‘You Can’t Do That.’ Tillerson Says He Had to Stop Trump From Breaking the Law

December 7, 2018, 4:13 PM UTC

It’s been nearly nine months since former Secretary of State Rex Tillerson lost his job by tweet, and now he’s sharing some tidbits about his experience as the nation’s top diplomat.

Speaking at a fundraiser in Houston on Thursday, Tillerson told CBS reporter Bob Schieffer that he had never met Trump until the day Trump asked him to be secretary of state, and noted that Trump “acts on his instincts. In some respects, that looks like impulsiveness, but it’s not his intent to act on impulse. I think he really is trying to act on his instincts.”

Calling his style “starkly different” from that of Trump, Tillerson also noted that the transition from the “disciplined, highly process-oriented Exxon Mobil” to working for a man “who is pretty undisciplined, doesn’t like to read, doesn’t read briefing reports, doesn’t like to get into the details of a lot of things, but rather just kinda says, ‘this is what I believe’” was challenging.

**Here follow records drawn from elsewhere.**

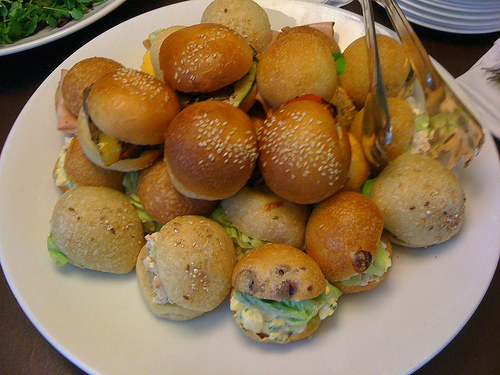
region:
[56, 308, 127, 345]
The plate is white.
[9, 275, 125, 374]
The plate is round.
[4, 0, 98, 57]
The lettuce is green.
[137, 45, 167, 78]
The cheese is orange.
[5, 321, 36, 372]
The table is brown.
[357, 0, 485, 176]
The tongs are silver.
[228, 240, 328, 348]
The sandwich is small.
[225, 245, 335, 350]
The sandwich bread is brown.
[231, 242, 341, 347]
The lettuce on the sandwich is green.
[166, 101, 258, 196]
There are seeds on the bun.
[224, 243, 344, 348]
Mini sandwich on plate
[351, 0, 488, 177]
Shiny silver tongs on plate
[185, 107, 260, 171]
Sesame seeds on bun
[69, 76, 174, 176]
Minature sandwich on plate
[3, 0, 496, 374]
Circular white plate with food on it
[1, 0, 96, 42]
Vibrant green leaves on plate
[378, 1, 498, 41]
Stack o blue plates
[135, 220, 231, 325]
Light brown miniature sandwich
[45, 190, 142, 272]
miniature circle of dough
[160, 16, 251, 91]
Bun with sesame seeds on it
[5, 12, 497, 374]
a plate full of food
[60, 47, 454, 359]
mini sandwiches on the plate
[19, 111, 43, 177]
the plate is white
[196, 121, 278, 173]
the bread has sesame seeds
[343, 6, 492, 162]
a pair of tongs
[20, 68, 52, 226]
the plate is round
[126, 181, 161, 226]
lettuce in the sandwiches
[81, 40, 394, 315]
the sandwiches are ready to eat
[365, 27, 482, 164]
the tongs are silver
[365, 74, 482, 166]
the tongs are made of metal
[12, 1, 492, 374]
several mini burgers on a plate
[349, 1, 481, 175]
tongs leaning on the plate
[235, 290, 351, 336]
lettuce sticking out from under the bread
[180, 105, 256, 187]
white seeds on top of the bread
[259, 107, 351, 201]
bread covered in seseame seeds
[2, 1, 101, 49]
green lettuce on the edge of the plate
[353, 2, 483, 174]
a pair of silver tongs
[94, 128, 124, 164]
cheese hanging out from the bun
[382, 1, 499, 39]
a stack of white plates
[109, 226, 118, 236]
speck on the bun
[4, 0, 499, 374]
plate filled with mini burgers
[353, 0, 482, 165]
tongs laying on the plate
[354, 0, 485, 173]
pair of silver tongs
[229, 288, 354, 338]
lettuce hanging out from under the bread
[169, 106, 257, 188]
white specks on the bun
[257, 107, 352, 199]
bun covered in seeds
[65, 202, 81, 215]
black dot on the bread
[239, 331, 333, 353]
shadow on the plate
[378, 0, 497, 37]
a stack of plates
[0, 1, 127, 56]
dark green lettuce on the edge of the plate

But perhaps the biggest challenge for Tillerson, he says, was constantly being the person to tell Trump he couldn’t do something. He explained that Trump would say, “Here’s what I want to do and here’s how I want to do it,” and Tillerson would be forced to explain to him, “I understand what you want to do but you can’t do it that way. It violates the law.”

It’s this back-and-forth that Tillerson thinks cost him his job. “I think he grew tired of me being the guy every day that told him, ‘You can’t do that, and let’s talk about what we can do,’” Tillerson explained.